### Exercise details
Pull out of the data below the stretch of lines bounded by the one containing "X151043Y90070D02*" and the one containing "X160293Y94320D01*", both bounds included, unchanged.

*** Materials provided Section Begins ***

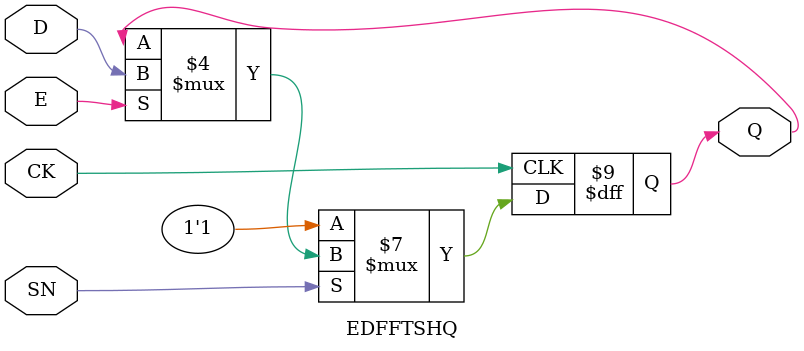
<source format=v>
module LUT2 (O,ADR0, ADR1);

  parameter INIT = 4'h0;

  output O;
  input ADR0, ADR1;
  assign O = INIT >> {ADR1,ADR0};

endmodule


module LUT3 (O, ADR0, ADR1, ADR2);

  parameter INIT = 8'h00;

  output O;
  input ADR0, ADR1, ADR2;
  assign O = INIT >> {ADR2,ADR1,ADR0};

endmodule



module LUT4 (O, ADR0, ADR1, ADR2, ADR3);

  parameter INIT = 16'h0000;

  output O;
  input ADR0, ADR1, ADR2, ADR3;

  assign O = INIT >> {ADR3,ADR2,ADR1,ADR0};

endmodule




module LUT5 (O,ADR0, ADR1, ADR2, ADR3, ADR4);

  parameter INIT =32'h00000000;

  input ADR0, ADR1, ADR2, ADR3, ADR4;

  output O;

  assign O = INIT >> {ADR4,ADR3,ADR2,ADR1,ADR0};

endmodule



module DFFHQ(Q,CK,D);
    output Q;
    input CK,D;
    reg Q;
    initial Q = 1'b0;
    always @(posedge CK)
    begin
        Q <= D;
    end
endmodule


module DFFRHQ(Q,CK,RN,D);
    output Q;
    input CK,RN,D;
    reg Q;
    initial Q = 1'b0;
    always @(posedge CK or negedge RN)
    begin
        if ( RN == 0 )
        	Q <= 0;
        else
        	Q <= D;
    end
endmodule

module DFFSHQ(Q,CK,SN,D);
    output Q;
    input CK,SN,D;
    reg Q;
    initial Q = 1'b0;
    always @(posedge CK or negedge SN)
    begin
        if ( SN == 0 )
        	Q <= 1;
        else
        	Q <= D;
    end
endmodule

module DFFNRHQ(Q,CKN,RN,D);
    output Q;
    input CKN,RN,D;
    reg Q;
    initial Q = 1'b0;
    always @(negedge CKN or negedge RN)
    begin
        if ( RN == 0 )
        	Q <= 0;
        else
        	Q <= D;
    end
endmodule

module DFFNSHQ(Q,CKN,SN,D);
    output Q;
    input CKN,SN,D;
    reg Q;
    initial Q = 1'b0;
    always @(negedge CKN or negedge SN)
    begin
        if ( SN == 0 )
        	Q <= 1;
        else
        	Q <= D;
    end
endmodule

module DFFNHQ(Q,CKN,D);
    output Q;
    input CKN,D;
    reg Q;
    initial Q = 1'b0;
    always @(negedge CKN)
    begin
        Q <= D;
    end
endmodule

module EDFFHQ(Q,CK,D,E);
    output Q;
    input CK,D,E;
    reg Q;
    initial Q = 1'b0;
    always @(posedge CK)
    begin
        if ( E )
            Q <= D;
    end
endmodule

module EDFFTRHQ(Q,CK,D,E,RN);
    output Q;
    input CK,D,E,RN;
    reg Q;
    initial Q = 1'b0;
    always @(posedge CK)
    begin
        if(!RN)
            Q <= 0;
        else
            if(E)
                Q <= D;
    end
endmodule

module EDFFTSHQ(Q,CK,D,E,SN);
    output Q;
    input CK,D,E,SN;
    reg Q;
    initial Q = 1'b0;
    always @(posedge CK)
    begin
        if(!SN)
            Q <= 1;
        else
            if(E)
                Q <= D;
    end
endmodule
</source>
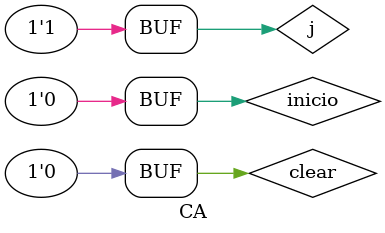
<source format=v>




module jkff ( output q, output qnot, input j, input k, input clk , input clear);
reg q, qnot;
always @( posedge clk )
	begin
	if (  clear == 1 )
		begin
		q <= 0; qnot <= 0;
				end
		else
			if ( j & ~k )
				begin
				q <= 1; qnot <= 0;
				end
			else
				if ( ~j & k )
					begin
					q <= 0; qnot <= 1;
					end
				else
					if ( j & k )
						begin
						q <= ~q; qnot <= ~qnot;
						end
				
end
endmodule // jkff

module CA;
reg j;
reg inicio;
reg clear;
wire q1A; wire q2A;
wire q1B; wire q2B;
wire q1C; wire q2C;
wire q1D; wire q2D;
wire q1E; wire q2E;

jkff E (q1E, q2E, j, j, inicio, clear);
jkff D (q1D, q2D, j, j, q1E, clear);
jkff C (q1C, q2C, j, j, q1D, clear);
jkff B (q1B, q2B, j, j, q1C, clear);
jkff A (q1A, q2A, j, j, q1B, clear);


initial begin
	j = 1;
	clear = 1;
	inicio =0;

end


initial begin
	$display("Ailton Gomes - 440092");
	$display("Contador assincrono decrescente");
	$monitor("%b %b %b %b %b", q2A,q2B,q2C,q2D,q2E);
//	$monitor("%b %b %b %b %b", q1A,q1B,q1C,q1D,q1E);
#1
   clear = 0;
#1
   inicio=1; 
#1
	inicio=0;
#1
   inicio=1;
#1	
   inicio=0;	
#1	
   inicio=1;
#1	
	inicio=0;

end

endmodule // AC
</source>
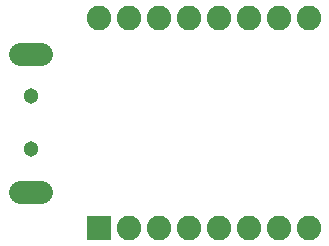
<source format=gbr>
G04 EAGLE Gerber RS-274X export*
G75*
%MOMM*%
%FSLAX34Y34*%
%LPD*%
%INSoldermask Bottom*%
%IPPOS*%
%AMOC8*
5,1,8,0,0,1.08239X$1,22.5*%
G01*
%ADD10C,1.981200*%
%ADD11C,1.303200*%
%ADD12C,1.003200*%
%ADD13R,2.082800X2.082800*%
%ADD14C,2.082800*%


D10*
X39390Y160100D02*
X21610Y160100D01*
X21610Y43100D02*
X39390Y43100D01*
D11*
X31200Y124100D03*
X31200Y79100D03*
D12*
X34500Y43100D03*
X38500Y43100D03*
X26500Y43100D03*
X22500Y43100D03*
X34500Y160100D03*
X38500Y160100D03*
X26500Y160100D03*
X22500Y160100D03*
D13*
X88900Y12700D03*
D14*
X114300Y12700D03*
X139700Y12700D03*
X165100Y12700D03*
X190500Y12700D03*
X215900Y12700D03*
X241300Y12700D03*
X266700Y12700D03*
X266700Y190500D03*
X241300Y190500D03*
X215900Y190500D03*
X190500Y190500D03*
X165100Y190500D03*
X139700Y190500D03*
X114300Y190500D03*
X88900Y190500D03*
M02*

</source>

*** Materials provided Section Ends ***
*** Materials provided Section Begins ***

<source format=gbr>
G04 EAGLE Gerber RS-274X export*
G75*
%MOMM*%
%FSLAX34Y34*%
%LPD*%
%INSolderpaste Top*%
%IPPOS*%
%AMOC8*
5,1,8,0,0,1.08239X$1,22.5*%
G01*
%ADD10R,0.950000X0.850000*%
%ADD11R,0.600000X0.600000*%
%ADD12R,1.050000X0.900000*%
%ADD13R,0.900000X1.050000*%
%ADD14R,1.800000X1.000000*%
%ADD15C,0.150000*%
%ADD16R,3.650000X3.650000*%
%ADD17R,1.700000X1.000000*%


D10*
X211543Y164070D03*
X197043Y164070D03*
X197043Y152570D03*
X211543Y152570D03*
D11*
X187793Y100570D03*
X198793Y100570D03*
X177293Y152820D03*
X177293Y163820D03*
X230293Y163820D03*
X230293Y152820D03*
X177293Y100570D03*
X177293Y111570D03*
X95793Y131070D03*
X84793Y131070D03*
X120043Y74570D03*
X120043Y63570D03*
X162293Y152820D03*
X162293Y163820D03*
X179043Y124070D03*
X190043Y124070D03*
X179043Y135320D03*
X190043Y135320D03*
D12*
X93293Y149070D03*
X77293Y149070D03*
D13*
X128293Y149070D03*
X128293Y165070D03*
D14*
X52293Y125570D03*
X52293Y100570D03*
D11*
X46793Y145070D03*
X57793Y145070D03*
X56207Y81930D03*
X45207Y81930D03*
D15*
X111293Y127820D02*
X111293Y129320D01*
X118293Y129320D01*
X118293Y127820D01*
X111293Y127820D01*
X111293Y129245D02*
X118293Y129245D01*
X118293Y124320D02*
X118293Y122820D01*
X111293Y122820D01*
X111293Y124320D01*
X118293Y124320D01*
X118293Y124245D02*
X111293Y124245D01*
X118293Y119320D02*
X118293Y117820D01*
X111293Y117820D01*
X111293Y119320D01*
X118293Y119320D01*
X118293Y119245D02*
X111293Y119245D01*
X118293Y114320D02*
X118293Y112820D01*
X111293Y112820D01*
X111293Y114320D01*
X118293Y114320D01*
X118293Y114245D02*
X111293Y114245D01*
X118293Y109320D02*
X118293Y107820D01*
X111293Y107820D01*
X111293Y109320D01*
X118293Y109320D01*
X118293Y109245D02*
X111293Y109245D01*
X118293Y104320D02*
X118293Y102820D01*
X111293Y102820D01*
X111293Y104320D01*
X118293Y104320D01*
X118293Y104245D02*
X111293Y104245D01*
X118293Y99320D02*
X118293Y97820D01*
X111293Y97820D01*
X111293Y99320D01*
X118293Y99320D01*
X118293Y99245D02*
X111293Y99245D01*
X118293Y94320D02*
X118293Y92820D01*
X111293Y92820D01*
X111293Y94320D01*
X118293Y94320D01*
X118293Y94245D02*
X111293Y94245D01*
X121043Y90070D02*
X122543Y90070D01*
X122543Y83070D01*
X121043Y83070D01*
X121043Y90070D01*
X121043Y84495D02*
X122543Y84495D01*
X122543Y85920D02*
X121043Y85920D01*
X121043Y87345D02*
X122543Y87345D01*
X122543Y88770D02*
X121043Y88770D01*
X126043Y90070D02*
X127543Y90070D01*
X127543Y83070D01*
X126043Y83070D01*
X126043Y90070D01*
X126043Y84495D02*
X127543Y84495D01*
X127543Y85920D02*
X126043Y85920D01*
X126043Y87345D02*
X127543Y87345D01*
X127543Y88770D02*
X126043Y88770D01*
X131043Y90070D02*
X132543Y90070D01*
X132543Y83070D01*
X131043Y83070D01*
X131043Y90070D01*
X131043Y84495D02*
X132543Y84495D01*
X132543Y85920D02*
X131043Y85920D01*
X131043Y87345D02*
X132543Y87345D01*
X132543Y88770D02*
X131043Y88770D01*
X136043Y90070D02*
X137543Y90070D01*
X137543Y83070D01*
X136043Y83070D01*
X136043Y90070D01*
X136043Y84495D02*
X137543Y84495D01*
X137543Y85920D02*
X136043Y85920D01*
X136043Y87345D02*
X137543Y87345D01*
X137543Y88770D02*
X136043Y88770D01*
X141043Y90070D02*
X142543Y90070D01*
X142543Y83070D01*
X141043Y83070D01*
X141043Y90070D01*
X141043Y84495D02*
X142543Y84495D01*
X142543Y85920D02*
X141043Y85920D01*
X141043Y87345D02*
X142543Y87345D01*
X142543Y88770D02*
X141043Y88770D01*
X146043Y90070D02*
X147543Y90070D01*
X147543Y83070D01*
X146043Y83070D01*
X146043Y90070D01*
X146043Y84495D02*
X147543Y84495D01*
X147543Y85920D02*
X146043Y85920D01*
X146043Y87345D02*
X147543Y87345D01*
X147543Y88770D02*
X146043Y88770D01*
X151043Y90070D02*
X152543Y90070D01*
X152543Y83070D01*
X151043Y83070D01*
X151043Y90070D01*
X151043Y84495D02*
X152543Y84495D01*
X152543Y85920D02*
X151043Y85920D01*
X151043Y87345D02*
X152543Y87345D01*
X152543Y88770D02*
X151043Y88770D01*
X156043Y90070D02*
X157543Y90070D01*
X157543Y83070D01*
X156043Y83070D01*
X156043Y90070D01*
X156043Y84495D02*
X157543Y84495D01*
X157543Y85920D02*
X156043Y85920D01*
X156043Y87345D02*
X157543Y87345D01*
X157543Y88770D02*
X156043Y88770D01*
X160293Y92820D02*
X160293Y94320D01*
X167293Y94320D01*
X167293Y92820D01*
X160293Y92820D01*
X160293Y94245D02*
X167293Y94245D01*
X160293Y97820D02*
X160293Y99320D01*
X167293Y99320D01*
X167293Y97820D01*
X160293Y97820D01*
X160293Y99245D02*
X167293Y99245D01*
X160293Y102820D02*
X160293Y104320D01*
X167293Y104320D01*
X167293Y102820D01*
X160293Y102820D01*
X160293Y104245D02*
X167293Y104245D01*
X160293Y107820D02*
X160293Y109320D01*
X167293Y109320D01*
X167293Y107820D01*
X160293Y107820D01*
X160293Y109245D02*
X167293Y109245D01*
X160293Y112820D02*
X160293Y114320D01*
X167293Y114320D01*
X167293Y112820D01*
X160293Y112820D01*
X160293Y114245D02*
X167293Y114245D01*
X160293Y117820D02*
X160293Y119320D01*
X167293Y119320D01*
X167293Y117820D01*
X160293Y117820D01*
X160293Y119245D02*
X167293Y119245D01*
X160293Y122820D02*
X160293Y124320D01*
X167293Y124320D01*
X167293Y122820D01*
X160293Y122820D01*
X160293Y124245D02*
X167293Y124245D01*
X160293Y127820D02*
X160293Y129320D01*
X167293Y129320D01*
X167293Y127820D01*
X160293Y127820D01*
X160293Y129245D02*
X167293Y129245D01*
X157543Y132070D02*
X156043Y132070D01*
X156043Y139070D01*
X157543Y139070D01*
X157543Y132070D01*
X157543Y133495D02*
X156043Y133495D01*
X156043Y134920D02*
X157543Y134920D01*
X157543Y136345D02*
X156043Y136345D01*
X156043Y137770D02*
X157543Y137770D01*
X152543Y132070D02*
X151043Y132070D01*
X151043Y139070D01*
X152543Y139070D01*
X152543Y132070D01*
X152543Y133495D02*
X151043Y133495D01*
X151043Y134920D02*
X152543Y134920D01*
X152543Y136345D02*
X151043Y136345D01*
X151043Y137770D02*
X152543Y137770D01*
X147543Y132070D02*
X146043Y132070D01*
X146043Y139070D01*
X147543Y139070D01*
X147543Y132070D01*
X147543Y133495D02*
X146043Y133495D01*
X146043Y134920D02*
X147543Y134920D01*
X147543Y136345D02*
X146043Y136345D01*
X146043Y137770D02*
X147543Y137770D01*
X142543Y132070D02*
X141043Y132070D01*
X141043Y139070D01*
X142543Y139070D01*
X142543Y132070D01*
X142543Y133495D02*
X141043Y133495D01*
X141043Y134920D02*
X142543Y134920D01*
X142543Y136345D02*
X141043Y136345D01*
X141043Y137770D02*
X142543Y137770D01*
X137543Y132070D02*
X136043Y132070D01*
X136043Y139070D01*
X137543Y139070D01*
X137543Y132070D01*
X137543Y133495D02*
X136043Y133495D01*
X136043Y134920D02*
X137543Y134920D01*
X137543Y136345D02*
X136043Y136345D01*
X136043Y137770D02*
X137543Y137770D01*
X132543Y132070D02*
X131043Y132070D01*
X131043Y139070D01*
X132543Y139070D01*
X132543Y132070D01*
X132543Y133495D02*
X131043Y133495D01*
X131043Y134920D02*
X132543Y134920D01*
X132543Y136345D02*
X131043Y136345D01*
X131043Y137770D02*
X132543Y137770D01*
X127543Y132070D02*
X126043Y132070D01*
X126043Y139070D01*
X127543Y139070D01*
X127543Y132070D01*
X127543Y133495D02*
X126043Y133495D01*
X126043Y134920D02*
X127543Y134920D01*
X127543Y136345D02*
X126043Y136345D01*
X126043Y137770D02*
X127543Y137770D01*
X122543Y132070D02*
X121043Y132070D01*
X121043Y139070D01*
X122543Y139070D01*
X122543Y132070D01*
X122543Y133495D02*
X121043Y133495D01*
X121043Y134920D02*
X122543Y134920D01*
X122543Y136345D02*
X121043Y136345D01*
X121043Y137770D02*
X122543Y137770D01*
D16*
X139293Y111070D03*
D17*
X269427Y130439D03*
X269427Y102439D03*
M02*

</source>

*** Materials provided Section Ends ***

### Result below
X151043Y90070D02*
X152543Y90070D01*
X152543Y83070D01*
X151043Y83070D01*
X151043Y90070D01*
X151043Y84495D02*
X152543Y84495D01*
X152543Y85920D02*
X151043Y85920D01*
X151043Y87345D02*
X152543Y87345D01*
X152543Y88770D02*
X151043Y88770D01*
X156043Y90070D02*
X157543Y90070D01*
X157543Y83070D01*
X156043Y83070D01*
X156043Y90070D01*
X156043Y84495D02*
X157543Y84495D01*
X157543Y85920D02*
X156043Y85920D01*
X156043Y87345D02*
X157543Y87345D01*
X157543Y88770D02*
X156043Y88770D01*
X160293Y92820D02*
X160293Y94320D01*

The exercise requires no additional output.